Peter Eisentraut <peter.eisentraut@2ndquadrant.com> writes:
> These two items are now outstanding:
>
> On 4/10/18 07:33, Dagfinn Ilmari Mannsåker wrote:
>> 2) jsonb scalar values are passed to the plperl function wrapped in not
>> one, but _two_ layers of references
>
> I don't understand this one, or why it's a problem, or what to do about it.
It means that if you call a jsonb-transforming pl/perl function like
select somefunc(jsonb '42');
it receives not the scalar 42, but reference to a reference to the
scalar (**int instead of an int, in C terms). This is not caught by the
current round-trip tests because the output transform automatically
dereferences any number of references on the way out again.
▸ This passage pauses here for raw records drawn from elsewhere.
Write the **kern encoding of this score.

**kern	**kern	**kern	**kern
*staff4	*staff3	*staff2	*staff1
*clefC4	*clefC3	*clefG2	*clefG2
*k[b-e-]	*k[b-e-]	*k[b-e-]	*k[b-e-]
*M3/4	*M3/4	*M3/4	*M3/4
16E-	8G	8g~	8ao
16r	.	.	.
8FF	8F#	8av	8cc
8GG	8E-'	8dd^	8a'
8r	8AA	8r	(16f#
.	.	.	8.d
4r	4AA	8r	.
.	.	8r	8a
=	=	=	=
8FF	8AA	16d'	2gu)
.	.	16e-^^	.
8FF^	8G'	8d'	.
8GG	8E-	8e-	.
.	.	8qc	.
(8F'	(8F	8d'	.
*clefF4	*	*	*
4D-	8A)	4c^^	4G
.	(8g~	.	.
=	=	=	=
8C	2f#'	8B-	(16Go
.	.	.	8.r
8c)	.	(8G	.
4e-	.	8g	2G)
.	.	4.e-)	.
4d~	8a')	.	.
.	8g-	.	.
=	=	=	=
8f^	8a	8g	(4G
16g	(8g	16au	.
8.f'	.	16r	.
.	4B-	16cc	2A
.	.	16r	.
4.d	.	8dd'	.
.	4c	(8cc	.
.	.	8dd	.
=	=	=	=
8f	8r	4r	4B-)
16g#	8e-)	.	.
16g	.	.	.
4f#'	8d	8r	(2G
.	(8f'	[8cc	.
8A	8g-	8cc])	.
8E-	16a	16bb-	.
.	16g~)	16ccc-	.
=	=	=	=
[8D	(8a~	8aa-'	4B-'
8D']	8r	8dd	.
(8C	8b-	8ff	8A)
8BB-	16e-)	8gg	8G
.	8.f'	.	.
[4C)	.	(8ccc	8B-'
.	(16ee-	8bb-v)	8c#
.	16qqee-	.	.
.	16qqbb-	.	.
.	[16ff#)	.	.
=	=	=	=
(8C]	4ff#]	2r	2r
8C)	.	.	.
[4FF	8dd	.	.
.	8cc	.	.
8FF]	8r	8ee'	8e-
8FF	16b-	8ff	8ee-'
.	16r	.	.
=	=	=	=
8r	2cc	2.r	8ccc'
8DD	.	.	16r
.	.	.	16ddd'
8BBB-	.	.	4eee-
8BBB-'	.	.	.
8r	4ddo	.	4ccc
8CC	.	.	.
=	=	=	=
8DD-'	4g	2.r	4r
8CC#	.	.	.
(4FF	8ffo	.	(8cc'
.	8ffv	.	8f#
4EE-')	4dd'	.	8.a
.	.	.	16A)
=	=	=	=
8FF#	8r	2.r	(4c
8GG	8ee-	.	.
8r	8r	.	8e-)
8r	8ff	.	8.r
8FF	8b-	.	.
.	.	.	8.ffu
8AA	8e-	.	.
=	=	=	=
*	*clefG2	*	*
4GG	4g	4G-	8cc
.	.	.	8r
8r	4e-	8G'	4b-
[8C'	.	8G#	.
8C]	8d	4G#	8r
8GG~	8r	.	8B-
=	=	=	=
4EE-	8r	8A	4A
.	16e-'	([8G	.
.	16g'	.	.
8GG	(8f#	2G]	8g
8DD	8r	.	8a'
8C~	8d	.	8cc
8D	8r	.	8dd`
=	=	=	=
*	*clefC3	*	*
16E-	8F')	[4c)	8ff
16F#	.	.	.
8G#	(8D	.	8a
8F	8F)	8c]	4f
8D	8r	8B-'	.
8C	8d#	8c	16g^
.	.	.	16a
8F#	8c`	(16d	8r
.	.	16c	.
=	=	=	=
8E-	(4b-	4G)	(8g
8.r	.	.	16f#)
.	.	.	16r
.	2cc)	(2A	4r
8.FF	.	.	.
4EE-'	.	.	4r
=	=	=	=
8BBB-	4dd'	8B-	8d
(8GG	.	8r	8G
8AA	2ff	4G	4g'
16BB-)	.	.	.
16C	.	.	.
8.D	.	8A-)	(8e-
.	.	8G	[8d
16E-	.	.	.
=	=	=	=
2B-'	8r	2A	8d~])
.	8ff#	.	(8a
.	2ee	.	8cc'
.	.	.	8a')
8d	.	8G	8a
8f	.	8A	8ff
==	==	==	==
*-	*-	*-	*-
The fix is to reshuffle the newRV() calls in Jsonb_to_SV() and
jsonb_to_plperl(). I am working on a patch (and improved tests) for
this, but have not have had time to finish it yet. I hope be able to in
the next week or so.
>> 3) jsonb numeric values are passed as perl's NV (floating point) type,
>> losing precision if they're integers that would fit in an IV or UV.
>
> This seems fixable, but perhaps we need to think through whether this
> will result in other strange behaviors.
Nubers > 2⁵³ are not "interoperable" in the sense of the JSON spec,
because JavaScript only has doubles, but it seems desirable to preserve
whatever precision one reasonably can, and I can't think of any
downsides. We already support the full numeric range when processing
JSONB in SQL, it's just in the PL/Perl transform (and possibly
PL/Python, I didn't look) we're losing precision.
Perl can also be configured to use long double or __float128 (via
libquadmath) for its NV type, but I think preserving 64bit integers when
building against a Perl with a 64bit integer type would be sufficient.